Two sides to wind power debate from ‘Treaty Peoples’

To the Expositor:

All this hoopla extolling the virtues of wind power and green energy never cease to amaze me in that my good neighbourly Treaty Peoples believe that this is the way ahead, beyond carbon energy, because the wind is clean and safe!

Treaty Peoples you say? Yes, there are two sides to Treaty Peoples, the Canadians and the First Nations, we are all Treaty People, benefitting from those Treaties.

What if I shared with you that there are places in the world, which have had to deal with the fallout of wind energy? Now when I say fallout, I suspect that nuclear fallout comes to mind and I share that this wind energy fallout is just as severe and devastating.

What the shiny brochures and well orated prose of the public relations troubadour do not tell you is all that missing information hiding in the shadows of the fine print. In past ventures, energy companies were required to undergo scientific investigation, prior to plying into/onto the land. Cost-benefits/needs analysis then took place with a follow-on public consultation, considering all avenues and all peoples.

When I say public consultation, it did not occur in one locale where a majority could be amassed and back-and-forth communication could occur, no, I mean public consultation, where all peoples were consulted. Big cities, little towns, villages, rural roads, cart tracks, Indian Reserves, fishing shanty-villages, logging camps, mine camps, you name it, consultation occurred! And then a vote would be brought forth, a referendum if you will.

What Treaty Peoples don’t fully comprehend is that Bill C-45, passed in the days before the 2012 Christmas holidays, did away with scientific investigation, analysis and public consultation, not to mention protection of over a million green spaces. This is now left to the will of the provincial and municipal governments who will supposedly support well-thought-out scientific investigation, analysis and public consultation (beyond the local legion or city hall).

What is the science of wind turbines? What do we know? We know that the wind turbine is designed to produce a maximum of power at a wide range of wind speeds. More wind equals more power generated and it’s only as loud as the wind, correct? Did you know that windmills also create “infrasound?” This is sound that occurs at a frequency below that, which is detectable by “human” hearing. Sure there are many government funded engineering firms who will inform us that infrasound generated by wind turbines should not be considered a concern to the health of nearby residences. Science has been investigated?

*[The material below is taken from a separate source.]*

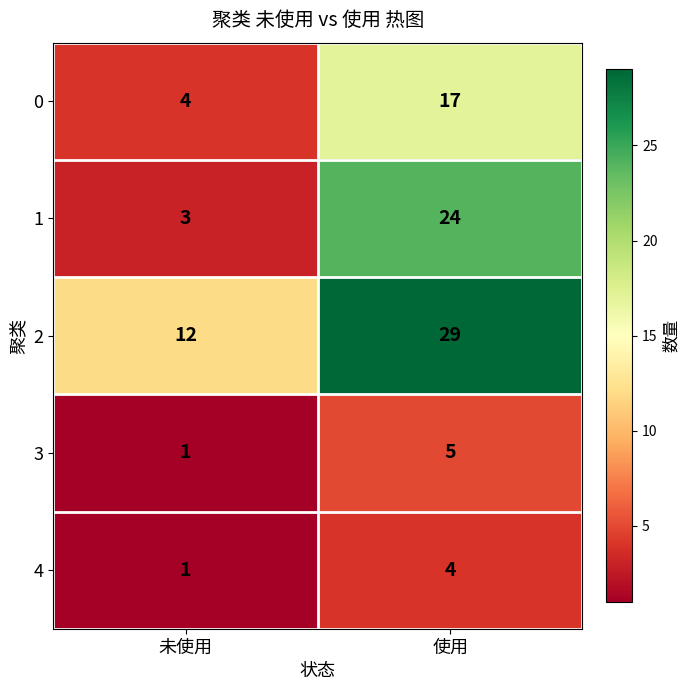

What is the minimum value shown in the chart?

1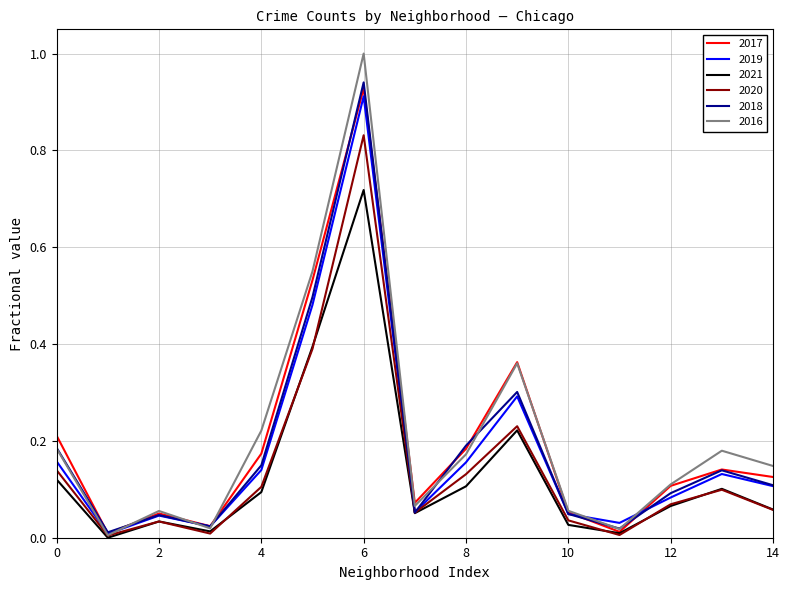

At how many categories does at least one series exceed 0?

15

Why do we know about infrasound? Does the United States government use infrasound on the battlefield and in policing actions around the world to disrupt the will of the perceived enemy? Yes it does, it’s a tool used by psychological operations (psy ops) to incapacitate the enemy, basically sapping them of their will to fight. Infrasound amplified causes headaches, nausea, vomiting and if amplified over time may rupture internal organs.

Infrasound also occurs naturally, through earthquakes, thunderstorms and erupting volcanoes. Make no mistake, infrasound disrupts our daily lives in technological objects such as fans and air conditioners too. Anyone with a computer can run a search on Google or Bing and find information on infrasound-induced illnesses in humans and animals. Dr. Alec Salt, an ear-nose-throat researcher at Washington University in St. Louis Missouri shares that personal sensitivity can be biological or physical and that infrasound at a distance of about a mile is enough to be harmful.

Recently, in central Maine, a 62-turbine wind farm has been put on hold because of concerns about bats being threatened by wind speeds. Birds and bats are more mobile at lower wind speeds, but if they find themselves outside at higher wind speeds they are more likely to hit turbines. Two local bat species in Maine are being evaluated for listing under the Endangered Species Act.

Medical facilities have been created in both the United States and Australia to deal with the recent onslaught of wind turbine farm illnesses. One could argue that governments allow these installations to occur, in order to drive people out of those rural areas so that oil and gas industries can step in to conduct their business without disruption or interruption. What is the need, the benefit and the cost, both human and financial? Without addressing these things, consultation cannot and should not occur.